Supporters of Gary Axelbank’s public affairs talk show on BRONXNET, the borough’s public access television network, put on a show of their own last week. With cardboard signs hanging around their necks, they marched from Kingsbridge Road and filed into the station’s studio on the Lehman College campus to protest BronxTalk AM’s cancellation on the day of its final broadcast.
Organized by Anthony Rivieccio, a Bedford Park resident and member of Community Board 7, the orderly march included small cardboard coffins with humorous messages on them like “RIP Bob from Riverdale,” a reference to Robert Press, a perennial caller to the show.
The demonstration attracted a small but spirited crowd that included Axelbank’s mother, Muriel, and his wife, Suzanne. Joyce Hogi of Save Our Parks, a south Bronx group that fought the new Yankee Stadium project, said BronxTalk provided a vital forum for spreading the word.
“It gave us a lot of exposure, a lot of chance to air our views,” Hogi said, adding that once she discovered the show, she was hooked. “I really became addicted to it because you learn so much about the Bronx.”
Joseph Thompson, an east Bronx community activist who ran for Assembly in 2004, said he came out to show “support for the format of the show.”

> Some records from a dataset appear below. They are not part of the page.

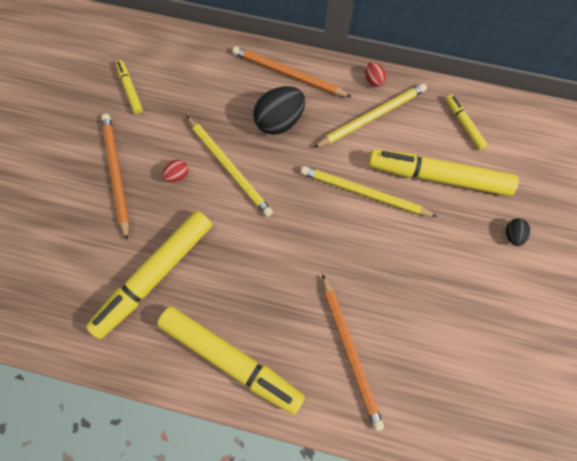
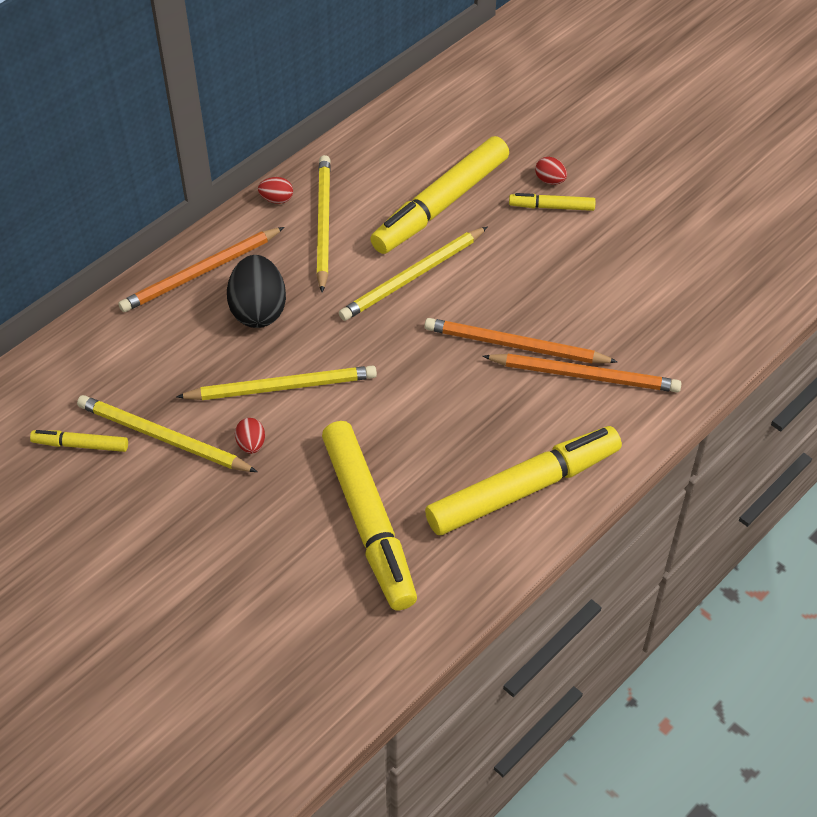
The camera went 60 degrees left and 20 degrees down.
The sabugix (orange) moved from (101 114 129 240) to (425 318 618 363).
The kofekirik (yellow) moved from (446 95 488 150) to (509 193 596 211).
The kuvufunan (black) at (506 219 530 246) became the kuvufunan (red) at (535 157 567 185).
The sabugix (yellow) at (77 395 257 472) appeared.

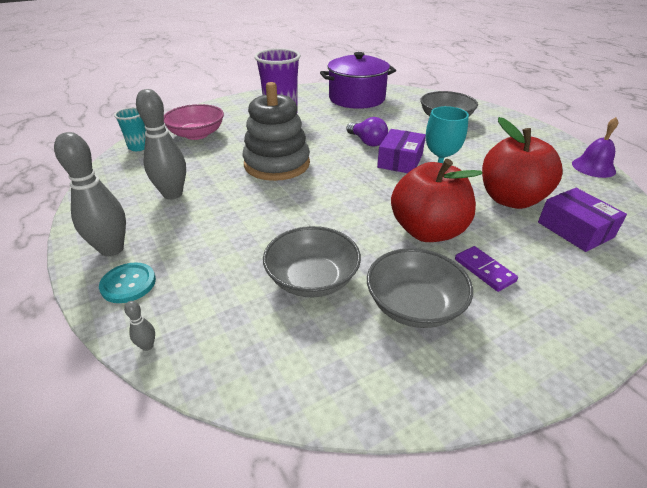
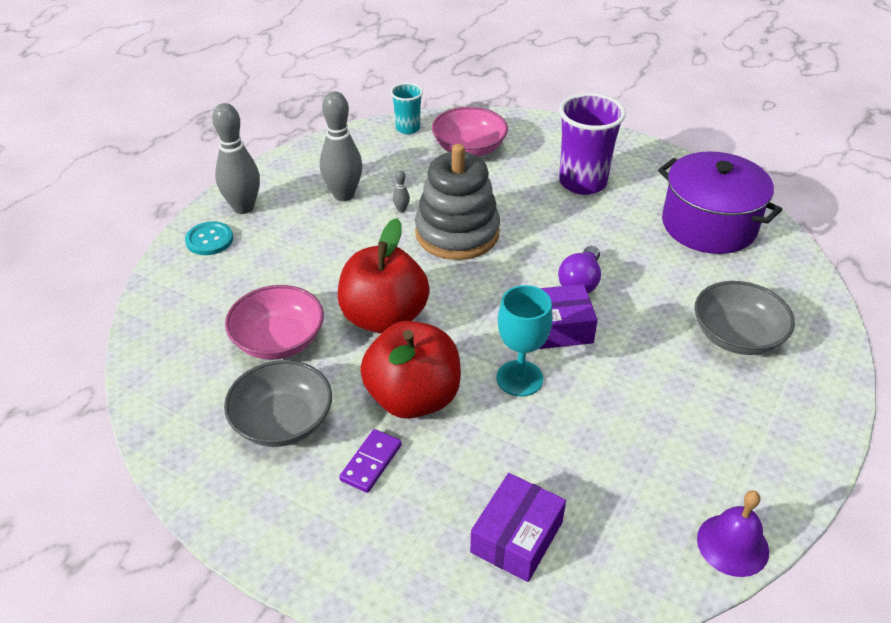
The camera went 60 degrees right and 5 degrees up.
The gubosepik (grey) moved from (124 301 155 351) to (393 170 410 213).
The dafomovi (grey) at (263 226 361 297) became the dafomovi (pink) at (225 285 324 360).
The dodasimux (red) moved from (482 117 562 209) to (338 218 430 333).

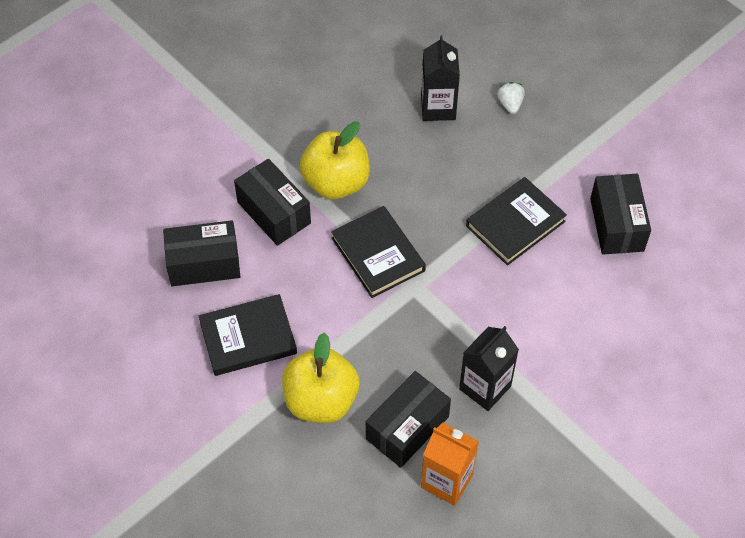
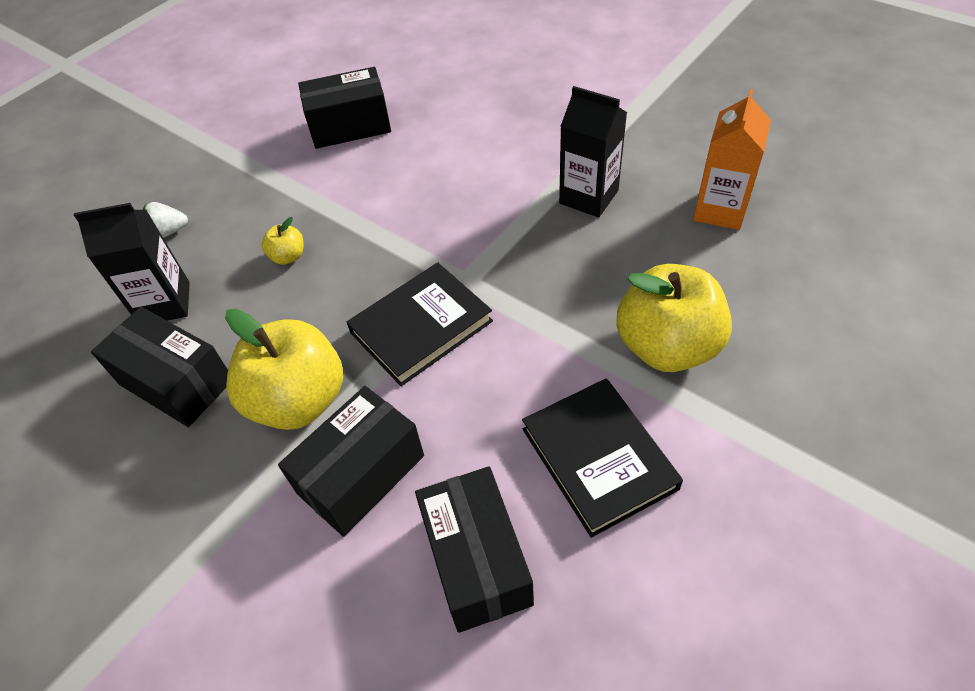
The camera went 95 degrees left and 5 degrees down.
The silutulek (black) moved from (366 371 451 468) to (91 307 228 427).
The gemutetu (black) at (466 177 567 266) disappeared.
The dodasimux (yellow) at (262 217 303 265) appeared.

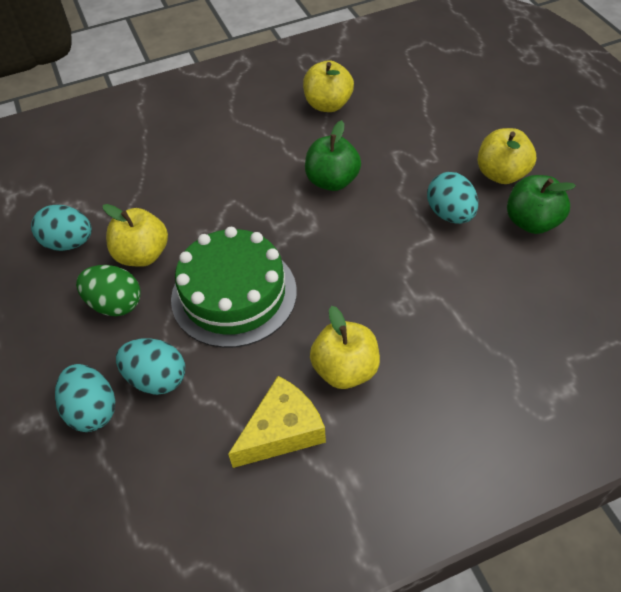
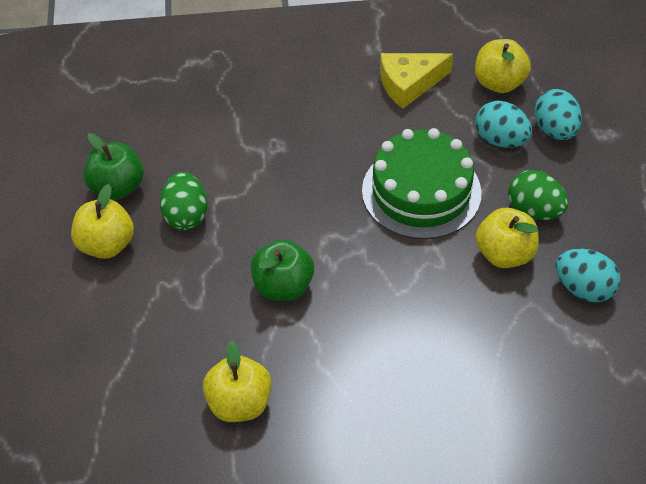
The camera went 165 degrees left and 0 degrees up.
The dodasimux (yellow) moved from (310 306 380 389) to (475 39 531 93).
The kuvufunan (turquoise) at (427 172 478 224) became the kuvufunan (green) at (160 172 207 230).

Most of the protesters filed two-by-two down to the BronxTalk studio in the basement of a Lehman classroom building to be Axelbank’s final guests.
Since its premiere in 1999, 1,450 episodes of BronxTalk were broadcast, with approximately 8,700 interviews, according to Axelbank’s calculations.
The two-hour show, which aired from 10 a.m. to noon, has been replaced by a one-hour show called OPEN, which features two new hosts. Axelbank may host the show two days a week, but he is still in negotiations with the station. He will remain the host of his weekly evening show, BronxTalk PrimeTime.
Axelbank said he has been told by station officials that that OPEN is scripted and that there will be “no extemporaneous talking or editorializing on the new show,” a prominent feature of BronxTalk. BRONXNET’s executive director Michael Knobbe said that the show has just begun and that there would be many opportunities for opinion sharing, such as reporters’ roundtables. The show now airs only a couple of days a week but will eventually broadcast daily.
Suzanne Axelbank, who had never been on the show before, was among the first marchers to enter the broadcast booth for a stroll down memory lane. She presented her husband with a cake and homemade cookies to share with the show’s staff. The couple met at Lehman’s radio station in 1975.